Absolute novelty requirement
The biggest change brought about by the new Chinese Patent Law (CPL) will be felt in the move to an absolute novelty standard compared to the current hybrid regime in which prior public use outside of China, and other non-publication forms of prior disclosure outside of China, do not count against the novelty of a Chinese patent. The change to an absolute novelty requirement will also have a profound effect on revocation actions against patents granted under the new regime.
First filing / secrecy examination
Under the new CPL all inventions completed in China are no longer required to be first filed in China. However, there is a new requirement for the application to be submitted for a secrecy examination before a foreign patent application can be filed, where that foreign patent application is the first patent application for that invention. As the penalty for noncompliance with this new requirement can be severe (the refusal to grant a patent for such an invention, and/or the possibility that the patentee would have to surrender any patent granted on such a patent application) it may be prudent to submit to the new secrecy examination procedure in all cases where there may be any doubt at all as to Chinese inventorship.
Approval for certain types of assignments
Under the new CPL, assignments of Chinese patents or patent applications from a Chinese assignor to a foreign assignee must now follow prescribed rules and procedures to be set out in the accompanying regulations. Depending on how this requirement is implemented, this may have great impact on joint ventures between multinationals and Chinese entities and/or Chinese inventors.
Under the current patent law there already exist wide-ranging powers allowing the court to grant a compulsory licence to anyone unable to obtain a licence on reasonable terms within a reasonable amount of time for a Chinese patent. The new CPL adds additional grounds for the grant of compulsory licences. Additionally, where the patent in question relates to semiconductors, under the new CPL a compulsory licence may be awarded in the public interest if the patentee has behaved in an anti-competitive way.

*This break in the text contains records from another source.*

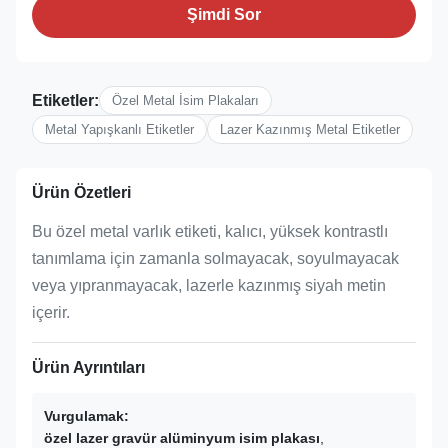
Şimdi Sor
Etiketler:
Özel Metal İsim Plakaları
Metal Yapışkanlı Etiketler
Lazer Kazınmış Metal Etiketler
Ürün Özetleri
Bu özel metal varlık etiketi, kalıcı, yüksek kontrastlı
tanımlama için zamanla solmayacak, soyulmayacak
veya yıpranmayacak, lazerle kazınmış siyah metin
içerir.
Ürün Ayrıntıları
Vurgulamak:
özel lazer gravür alüminyum isim plakası
,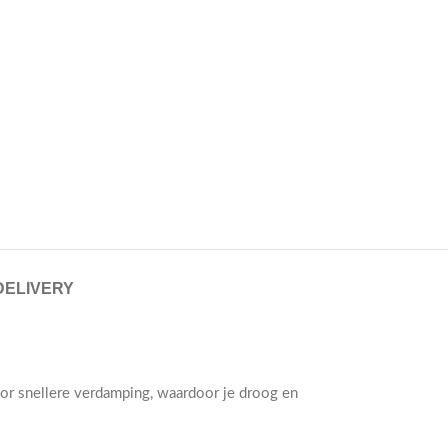
DELIVERY
oor snellere verdamping, waardoor je droog en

Increase in statutory damages award
Under the new CPL where damages or an account of profits cannot be accurately assessed in a patent infringement case the maximum statutory award of damages (determined as a reasonable multiple of a reasonable royalty rate) has been doubled to RMB1m (just under US$150k). Also the ability for a patentee to recover reasonable expenses to stop infringement has also been introduced.
Clarification of patent right exhaustion and parallel imports
Under the new CPL both domestic and international exhaustion apply to products sold, or licensed to be sold by the patentee. Thus under the new CPL the act of parallel importation of a patented product will not be an act of infringement. However, the new CPL does not make clear how exhaustion will apply to exported products sold outside China under contractual restrictions.
Statutory availability of presuit injunction and evidence preservation orders
Currently, pre-suit (interim) injunctions may be obtained following judicial interpretations issued by the courts. Under the new CPL the existing practice will be codified in statute, and similarly the new CPL also codifies the existing practice for the granting of evidence preservation orders, which is an option that is particularly useful as discovery is not allowed in Chinese patent litigation.
The changes coming into effect on 1 October 2009 will fundamentally alter the landscape of Chinese patent prosecution and litigation, and will likely require changes to how both legal practitioners and patentees approach Chinese patents.
In addition to the more fundamental and obvious changes (such as the change to an absolute novelty regime), more subtle changes may be needed to applicants’ filing strategies to make sure that they do not fall foul of the new first-filing and assignment requirements. This is something that may prove tricky to navigate particularly in relation to multinational co-operative research ventures established between Chinese and foreign parties.
From a litigation point of view, the change to absolute novelty is likely to mean that patents that were previously considered at risk of invalidation, but were not attacked for lack of applicable prior art, may now be invalidated. Similarly, patents which were formerly considered not worth asserting against potential infringers may now be reconsidered following the increase in statutory damages available.